• [Document excerpt]
▼
Pakistan's ISI is reportedly recruiting Indian youth for as little as ₹500 to monitor military train movements — a near-invisible grassroots spy network that Indian agencies say is harder to crack than high-profile espionage rings. Post-Operation Sindoor, the ISI has layered this cheap workforce alongside CCTV installers and white-collar honey-trap agents in a multi-tier intelligence push against India.

Key Takeaways

The ISI is recruiting Indian youth for ₹500 to ₹1,000 to monitor Indian Army troop and logistics movements at railway stations.
Operatives use cheap phones with no GPS or recording capability and discard SIM cards after each assignment, making them nearly untraceable.
A mid-tier network installs solar-powered CCTV cameras at sensitive locations for ₹10,000–₹15,000 per installation.
A white-collar tier paid ₹50,000–₹75,000 targets India's defence, science, and technology sectors and runs honey-trap operations.
Indian agencies have already busted several networks but warn the low-cost grassroots layer remains the hardest to fully detect and dismantle.
The ISI's intensified espionage push follows Operation Sindoor , which targeted Pakistan's terror infrastructure in response to the Pahalgam attack .

Pakistan's Inter-Services Intelligence (ISI) has intensified its espionage operations inside India following Operation Sindoor, deploying a multi-tiered spy network that recruits youth for as little as ₹500 to monitor sensitive military movements, according to intelligence officials. The low-cost operatives, largely invisible to conventional surveillance, have emerged as a strategic concern for Indian security agencies in the weeks since the operation was carried out to avenge the Pahalgam attack.

The ₹500 Operative: Who They Are and What They Do

At the base of the ISI's layered espionage structure sits a network of young, largely unemployed individuals paid between ₹500 and ₹1,000 per assignment. According to an Intelligence Bureau official, these recruits are identified at railway stations — often youths who loiter without purpose — and tasked with monitoring the movement of Indian Army troops and military logistics.

The Indian Army relies heavily on the railway network for troop mobilisation, operating dedicated Military Special Trains to move personnel, tanks, artillery, and heavy logistics across the country during both peacetime and conflict. A recruit's job is straightforward: note the timings, direction, and destination of such trains and relay that information to a handler. No specialised training is required.
▲
• [What you need to do]
Pick up the article on the ISI's low-cost spy network after its final sentence and continue it.

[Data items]
▼
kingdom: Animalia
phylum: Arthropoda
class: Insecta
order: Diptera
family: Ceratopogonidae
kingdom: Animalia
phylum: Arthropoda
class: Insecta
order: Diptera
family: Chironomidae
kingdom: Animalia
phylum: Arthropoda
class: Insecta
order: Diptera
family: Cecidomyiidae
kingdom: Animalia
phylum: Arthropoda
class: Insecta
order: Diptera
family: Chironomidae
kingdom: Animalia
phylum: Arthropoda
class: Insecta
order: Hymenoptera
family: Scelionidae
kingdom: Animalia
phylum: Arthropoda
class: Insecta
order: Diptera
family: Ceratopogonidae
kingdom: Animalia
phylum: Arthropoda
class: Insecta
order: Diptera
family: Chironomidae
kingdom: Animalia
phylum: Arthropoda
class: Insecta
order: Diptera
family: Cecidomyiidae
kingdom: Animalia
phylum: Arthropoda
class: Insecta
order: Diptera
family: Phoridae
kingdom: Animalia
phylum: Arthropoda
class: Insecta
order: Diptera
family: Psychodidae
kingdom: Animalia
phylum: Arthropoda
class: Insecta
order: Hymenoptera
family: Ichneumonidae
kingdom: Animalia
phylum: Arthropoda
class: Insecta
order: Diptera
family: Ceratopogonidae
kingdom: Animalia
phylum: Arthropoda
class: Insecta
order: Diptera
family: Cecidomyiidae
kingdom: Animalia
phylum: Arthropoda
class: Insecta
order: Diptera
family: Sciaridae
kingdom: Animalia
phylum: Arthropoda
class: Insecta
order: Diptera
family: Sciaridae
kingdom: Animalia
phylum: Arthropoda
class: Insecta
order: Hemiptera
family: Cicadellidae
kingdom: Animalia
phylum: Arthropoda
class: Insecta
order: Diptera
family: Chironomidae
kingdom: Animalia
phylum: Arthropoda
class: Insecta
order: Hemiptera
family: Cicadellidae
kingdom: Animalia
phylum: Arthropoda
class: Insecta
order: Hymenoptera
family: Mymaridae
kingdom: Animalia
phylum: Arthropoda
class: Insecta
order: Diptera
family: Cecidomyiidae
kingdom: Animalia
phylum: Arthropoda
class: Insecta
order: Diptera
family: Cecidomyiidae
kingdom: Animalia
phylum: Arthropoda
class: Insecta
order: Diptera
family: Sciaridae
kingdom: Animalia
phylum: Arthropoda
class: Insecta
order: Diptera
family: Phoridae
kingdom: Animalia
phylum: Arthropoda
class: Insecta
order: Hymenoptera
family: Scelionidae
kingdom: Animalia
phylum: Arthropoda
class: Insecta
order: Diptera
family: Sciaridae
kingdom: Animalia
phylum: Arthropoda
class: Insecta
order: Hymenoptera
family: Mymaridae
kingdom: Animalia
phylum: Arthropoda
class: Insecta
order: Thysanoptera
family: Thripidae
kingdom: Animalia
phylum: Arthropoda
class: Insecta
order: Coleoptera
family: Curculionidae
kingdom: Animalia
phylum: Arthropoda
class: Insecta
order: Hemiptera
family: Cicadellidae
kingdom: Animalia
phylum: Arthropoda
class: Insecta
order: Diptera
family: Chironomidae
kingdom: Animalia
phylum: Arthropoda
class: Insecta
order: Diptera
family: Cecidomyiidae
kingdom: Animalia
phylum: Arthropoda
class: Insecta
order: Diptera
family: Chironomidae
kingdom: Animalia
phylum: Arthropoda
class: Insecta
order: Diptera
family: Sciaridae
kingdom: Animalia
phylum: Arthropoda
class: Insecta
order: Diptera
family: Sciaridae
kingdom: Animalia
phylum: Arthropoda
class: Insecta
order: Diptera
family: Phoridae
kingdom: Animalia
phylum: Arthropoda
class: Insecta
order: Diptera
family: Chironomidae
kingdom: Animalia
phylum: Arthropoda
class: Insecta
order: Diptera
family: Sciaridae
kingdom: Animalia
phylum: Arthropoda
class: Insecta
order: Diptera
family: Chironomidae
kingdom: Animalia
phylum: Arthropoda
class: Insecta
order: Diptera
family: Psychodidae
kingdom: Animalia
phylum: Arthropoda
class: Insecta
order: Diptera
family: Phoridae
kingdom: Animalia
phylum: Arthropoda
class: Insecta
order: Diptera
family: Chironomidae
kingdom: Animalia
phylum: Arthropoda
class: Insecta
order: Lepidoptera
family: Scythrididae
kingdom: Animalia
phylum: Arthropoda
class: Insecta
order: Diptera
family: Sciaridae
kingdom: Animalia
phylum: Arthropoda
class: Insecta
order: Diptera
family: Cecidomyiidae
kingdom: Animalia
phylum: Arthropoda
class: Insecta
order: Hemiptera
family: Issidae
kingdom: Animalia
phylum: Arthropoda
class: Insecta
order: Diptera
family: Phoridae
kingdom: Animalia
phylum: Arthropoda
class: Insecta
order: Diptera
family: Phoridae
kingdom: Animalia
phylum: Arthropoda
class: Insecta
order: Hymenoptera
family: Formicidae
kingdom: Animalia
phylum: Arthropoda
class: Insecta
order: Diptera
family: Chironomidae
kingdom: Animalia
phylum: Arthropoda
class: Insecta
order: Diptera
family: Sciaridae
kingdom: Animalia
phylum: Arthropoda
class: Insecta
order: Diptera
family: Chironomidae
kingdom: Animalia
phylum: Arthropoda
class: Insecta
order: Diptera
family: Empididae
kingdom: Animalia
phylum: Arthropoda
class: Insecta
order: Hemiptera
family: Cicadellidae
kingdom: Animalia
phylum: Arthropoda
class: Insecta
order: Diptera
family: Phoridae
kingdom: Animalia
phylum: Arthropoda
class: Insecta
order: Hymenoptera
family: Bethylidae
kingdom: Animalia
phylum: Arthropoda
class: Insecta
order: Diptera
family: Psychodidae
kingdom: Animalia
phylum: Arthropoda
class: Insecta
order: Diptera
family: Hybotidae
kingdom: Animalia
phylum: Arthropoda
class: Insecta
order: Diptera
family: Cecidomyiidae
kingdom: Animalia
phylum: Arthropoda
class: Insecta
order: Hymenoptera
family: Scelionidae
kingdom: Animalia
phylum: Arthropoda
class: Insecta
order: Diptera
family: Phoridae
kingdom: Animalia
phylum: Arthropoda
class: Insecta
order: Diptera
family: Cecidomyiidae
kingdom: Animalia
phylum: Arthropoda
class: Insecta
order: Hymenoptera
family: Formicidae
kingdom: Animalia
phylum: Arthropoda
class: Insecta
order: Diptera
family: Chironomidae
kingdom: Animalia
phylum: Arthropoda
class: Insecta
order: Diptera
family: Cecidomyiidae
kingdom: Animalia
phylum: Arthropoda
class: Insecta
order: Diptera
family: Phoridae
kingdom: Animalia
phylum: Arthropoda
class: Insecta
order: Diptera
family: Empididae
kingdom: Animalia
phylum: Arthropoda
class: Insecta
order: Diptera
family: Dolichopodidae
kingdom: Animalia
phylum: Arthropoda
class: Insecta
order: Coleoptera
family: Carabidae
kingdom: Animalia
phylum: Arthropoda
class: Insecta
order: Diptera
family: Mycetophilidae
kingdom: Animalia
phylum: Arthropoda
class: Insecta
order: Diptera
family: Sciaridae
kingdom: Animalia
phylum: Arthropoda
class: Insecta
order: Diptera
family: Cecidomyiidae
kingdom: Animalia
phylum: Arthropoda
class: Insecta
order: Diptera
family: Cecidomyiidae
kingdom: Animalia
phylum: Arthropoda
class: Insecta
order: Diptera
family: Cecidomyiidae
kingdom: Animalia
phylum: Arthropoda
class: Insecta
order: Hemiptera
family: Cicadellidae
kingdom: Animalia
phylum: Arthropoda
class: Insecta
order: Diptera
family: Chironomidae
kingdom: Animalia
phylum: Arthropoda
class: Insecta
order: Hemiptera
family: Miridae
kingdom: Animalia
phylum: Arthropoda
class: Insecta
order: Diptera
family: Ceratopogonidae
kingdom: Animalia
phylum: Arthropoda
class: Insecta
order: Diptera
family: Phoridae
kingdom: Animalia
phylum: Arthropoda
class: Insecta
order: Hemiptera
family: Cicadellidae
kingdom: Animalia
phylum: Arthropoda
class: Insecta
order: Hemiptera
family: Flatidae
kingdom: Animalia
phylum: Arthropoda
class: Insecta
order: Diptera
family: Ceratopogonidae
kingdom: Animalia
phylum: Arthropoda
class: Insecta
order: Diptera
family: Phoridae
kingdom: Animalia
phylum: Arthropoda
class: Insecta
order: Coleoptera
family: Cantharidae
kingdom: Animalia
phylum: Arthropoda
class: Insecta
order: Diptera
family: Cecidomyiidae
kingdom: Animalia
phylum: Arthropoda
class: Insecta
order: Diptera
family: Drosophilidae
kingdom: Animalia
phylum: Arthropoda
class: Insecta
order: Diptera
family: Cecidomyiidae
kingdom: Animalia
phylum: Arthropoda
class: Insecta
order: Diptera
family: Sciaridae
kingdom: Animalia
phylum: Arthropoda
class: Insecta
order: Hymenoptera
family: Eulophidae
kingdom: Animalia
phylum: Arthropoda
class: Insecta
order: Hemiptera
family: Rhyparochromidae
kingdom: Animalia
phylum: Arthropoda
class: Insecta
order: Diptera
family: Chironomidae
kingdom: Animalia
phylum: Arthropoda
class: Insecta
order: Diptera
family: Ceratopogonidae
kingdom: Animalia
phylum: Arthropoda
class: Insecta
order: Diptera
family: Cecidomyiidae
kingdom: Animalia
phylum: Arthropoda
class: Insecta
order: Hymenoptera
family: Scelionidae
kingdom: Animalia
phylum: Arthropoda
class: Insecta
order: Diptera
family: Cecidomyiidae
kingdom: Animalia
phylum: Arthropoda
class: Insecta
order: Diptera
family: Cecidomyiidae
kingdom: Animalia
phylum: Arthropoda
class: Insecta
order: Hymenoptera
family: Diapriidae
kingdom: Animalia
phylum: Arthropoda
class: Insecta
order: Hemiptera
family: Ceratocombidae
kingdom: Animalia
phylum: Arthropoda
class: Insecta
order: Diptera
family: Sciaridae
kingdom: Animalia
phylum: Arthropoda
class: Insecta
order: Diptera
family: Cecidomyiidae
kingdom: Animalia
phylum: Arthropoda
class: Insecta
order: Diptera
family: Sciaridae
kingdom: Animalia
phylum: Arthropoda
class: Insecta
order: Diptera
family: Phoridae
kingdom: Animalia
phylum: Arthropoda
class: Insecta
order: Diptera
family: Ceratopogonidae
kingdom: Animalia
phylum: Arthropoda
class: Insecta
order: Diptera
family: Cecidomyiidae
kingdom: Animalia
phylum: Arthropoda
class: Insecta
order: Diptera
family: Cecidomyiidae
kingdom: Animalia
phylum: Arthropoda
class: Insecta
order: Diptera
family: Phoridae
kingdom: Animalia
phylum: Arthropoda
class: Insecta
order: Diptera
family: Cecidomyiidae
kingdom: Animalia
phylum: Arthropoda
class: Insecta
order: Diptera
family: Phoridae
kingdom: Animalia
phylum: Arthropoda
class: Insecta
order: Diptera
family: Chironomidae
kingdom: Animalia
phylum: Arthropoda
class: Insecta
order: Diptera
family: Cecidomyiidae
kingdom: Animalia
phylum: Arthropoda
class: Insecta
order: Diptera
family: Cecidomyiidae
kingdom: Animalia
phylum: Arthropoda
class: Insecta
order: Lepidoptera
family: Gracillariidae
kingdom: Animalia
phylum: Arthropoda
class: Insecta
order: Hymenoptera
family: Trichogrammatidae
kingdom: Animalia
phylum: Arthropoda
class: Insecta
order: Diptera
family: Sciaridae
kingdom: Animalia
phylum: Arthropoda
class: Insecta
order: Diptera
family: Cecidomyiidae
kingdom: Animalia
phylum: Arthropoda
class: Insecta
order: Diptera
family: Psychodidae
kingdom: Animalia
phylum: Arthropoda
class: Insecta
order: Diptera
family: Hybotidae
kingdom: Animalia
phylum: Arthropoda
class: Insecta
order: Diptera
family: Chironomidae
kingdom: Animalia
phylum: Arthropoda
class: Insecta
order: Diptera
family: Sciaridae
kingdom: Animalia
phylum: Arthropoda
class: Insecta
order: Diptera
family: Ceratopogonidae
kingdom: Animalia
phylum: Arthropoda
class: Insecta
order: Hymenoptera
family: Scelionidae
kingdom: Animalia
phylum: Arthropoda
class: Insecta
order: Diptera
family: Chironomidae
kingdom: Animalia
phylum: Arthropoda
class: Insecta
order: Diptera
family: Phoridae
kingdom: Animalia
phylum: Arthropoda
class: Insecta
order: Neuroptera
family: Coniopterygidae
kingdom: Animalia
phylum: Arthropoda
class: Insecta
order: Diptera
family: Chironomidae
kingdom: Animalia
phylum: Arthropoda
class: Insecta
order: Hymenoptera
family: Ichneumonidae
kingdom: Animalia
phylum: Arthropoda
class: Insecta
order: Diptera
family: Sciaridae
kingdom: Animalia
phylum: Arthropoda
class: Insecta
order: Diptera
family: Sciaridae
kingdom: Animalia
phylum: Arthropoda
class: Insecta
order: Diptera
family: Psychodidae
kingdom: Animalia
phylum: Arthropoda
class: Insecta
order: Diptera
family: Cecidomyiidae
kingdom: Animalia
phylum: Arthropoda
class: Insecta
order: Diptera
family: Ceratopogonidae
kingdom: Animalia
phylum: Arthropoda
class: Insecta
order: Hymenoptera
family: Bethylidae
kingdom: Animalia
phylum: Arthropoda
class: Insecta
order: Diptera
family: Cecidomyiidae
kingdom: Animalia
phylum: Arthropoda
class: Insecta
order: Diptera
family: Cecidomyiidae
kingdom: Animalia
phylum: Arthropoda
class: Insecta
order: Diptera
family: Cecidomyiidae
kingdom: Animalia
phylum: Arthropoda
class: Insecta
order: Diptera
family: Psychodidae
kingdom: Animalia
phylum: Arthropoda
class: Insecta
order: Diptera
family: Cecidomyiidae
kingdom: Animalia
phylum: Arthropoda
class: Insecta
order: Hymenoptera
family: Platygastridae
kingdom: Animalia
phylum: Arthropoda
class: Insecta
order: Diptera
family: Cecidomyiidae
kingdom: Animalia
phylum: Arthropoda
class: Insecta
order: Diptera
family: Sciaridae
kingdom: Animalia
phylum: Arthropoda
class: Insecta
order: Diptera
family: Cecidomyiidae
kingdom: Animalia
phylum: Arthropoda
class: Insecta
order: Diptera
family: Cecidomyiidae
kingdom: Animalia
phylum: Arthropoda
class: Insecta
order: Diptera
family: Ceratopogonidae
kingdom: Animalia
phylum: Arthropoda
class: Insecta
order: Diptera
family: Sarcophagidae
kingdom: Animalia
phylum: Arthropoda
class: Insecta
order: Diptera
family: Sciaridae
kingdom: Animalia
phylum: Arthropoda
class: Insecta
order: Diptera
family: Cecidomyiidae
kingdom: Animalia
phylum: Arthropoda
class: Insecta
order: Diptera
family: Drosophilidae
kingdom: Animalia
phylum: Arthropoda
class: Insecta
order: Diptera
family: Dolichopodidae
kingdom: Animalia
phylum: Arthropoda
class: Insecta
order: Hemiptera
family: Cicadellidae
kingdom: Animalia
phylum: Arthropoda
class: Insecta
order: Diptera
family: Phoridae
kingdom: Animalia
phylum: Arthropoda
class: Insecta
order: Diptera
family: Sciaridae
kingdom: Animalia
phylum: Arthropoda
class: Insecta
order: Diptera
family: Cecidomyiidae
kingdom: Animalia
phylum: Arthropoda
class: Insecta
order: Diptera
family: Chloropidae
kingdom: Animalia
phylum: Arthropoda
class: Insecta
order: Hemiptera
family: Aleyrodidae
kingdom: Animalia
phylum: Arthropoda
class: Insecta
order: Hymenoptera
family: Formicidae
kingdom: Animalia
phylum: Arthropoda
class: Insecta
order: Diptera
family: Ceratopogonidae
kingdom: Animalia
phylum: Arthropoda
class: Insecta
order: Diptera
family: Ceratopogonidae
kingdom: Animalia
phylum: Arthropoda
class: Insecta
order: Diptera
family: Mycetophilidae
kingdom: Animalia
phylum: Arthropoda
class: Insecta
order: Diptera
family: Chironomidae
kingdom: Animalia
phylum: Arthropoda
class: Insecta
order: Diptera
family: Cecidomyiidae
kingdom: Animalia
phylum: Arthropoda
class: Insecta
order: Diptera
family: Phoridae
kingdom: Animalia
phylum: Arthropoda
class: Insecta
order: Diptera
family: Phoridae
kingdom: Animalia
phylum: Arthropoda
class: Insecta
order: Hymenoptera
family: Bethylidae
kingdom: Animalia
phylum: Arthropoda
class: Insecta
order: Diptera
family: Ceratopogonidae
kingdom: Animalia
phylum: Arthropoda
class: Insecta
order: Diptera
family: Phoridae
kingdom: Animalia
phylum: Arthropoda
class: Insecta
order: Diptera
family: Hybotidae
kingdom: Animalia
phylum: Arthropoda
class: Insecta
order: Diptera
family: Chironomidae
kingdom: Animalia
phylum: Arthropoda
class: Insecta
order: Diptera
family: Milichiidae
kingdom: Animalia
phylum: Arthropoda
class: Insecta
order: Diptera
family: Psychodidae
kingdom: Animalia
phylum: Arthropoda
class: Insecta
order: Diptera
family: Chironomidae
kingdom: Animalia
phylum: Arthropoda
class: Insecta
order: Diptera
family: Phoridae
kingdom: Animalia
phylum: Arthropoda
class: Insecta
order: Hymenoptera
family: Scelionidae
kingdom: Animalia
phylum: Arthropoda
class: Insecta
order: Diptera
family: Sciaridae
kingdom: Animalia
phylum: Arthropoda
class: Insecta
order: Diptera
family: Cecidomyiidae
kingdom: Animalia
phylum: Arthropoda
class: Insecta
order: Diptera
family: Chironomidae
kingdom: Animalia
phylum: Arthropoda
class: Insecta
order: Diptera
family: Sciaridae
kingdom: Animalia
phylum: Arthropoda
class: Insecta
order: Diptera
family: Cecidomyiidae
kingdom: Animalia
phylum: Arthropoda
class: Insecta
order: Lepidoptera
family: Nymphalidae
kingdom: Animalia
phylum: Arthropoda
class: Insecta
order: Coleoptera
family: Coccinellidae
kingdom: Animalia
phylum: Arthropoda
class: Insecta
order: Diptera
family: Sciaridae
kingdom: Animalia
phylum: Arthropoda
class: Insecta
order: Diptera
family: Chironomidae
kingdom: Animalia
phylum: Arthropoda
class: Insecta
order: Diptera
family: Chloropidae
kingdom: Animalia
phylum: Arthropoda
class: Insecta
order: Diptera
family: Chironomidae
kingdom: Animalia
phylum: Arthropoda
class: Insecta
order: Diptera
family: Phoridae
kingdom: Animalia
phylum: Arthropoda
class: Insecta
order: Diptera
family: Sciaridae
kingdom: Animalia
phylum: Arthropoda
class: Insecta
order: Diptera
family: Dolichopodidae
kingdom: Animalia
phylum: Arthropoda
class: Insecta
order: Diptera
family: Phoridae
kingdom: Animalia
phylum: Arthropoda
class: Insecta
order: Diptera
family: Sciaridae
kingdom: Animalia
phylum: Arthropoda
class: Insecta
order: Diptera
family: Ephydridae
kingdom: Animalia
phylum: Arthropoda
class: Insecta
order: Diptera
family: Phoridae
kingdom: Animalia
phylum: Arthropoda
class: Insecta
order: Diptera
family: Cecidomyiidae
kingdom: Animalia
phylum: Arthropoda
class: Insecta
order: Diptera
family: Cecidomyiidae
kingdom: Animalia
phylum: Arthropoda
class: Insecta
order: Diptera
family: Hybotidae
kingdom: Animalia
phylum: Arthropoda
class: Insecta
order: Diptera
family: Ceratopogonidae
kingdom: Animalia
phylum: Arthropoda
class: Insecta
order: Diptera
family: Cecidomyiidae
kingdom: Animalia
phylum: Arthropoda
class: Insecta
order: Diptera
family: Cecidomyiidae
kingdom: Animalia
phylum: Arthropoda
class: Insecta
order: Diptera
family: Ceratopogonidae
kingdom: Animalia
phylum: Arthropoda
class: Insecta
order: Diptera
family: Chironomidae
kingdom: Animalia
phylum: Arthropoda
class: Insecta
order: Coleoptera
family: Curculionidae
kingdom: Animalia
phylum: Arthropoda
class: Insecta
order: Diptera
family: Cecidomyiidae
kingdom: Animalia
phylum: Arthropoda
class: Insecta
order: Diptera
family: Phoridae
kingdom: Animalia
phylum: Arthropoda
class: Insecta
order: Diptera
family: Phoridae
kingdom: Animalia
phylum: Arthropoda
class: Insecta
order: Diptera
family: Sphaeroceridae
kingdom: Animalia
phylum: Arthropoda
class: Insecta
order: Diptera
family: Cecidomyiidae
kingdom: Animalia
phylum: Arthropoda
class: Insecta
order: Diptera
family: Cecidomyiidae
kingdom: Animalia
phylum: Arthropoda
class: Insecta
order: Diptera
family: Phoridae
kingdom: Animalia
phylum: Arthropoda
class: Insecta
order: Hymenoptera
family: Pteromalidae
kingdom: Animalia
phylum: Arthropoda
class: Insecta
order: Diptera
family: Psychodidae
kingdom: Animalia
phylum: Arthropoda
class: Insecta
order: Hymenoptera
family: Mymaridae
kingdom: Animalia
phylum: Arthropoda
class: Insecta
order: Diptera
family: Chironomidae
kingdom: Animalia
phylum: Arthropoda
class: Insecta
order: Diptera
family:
▲
• [Answer below]
Notably, these operatives use cheap mobile phones with no GPS or recording capabilities, making them extremely difficult to track. Once an assignment is complete, SIM cards are discarded and replaced, severing any digital trail. Officials say this combination of low cost, minimal training, and disposable communication tools makes the network exceptionally hard to detect and dismantle.

How the Network Expands — and Why It Is Hard to Crack

The recruitment model is deliberately decentralised, according to officials. Handlers inside India are instructed to identify only a small number of initial recruits. Those recruits then draw in additional operatives from their own social circles, creating an organic, self-replicating chain. For the young men involved, officials say, the motivation is purely financial — the modest payments are sufficient to secure compliance.

This peer-referral structure limits exposure at every node. No single operative knows more than a fragment of the broader network, making it resilient against targeted arrests. The ISI's investment, officials note, is negligible: recruitment costs are minimal and training is virtually non-existent.

Higher Tiers: CCTV Installations and White-Collar Agents

The ₹500 layer is only the foundation. Indian agencies have also busted a network that installs solar-powered CCTV cameras at sensitive locations. Operatives in this tier are paid between ₹10,000 and ₹15,000 per installation, according to officials.

At the top of the hierarchy sits a white-collar network whose members are reportedly paid between ₹50,000 and ₹75,000. These agents are tasked with gathering high-value intelligence on India's defence, science, and technology sectors. This tier is also reportedly used to run honey-trap operations targeting sensitive personnel.

The ISI's Motive After Operation Sindoor

Officials say the ISI is attempting to rebuild its intelligence picture of India after what they describe as an embarrassment inflicted by Operation Sindoor, which dealt a significant blow to Pakistan's terror infrastructure. The spy agency is reportedly desperate to gather actionable intelligence that could be used to plan strikes on Indian military installations and strategic locations, according to officials.

Indian agencies have already dismantled several such networks, including a CCTV spying operation and a network of social media influencers. Security officials warn, however, that the low-cost, high-volume grassroots tier remains the most difficult to fully neutralise — and potentially the most consequential given its reach.

Point of View

Training non-existent, and each node ignorant of the larger network, the ISI has built a system that is structurally resistant to the takedowns that work against conventional spy rings. Indian agencies are well-equipped to detect white-collar agents and CCTV installations; the grassroots tier exploits the gap between counter-intelligence capacity and sheer volume. The deeper concern is that railway logistics — a backbone of military mobilisation — is being monitored by people who would never appear on any watchlist. That is a tactical intelligence gap that no amount of high-profile network busting will close.
NationPress
4 Jul 2026

Frequently Asked Questions

What is the ISI's ₹500 espionage network in India?
It is a low-cost spy network run by Pakistan's Inter-Services Intelligence that recruits young Indians, often loitering near railway stations, and pays them ₹500 to ₹1,000 to monitor Indian Army troop and logistics movements. The operatives require no specialised training and use disposable SIM cards to avoid detection.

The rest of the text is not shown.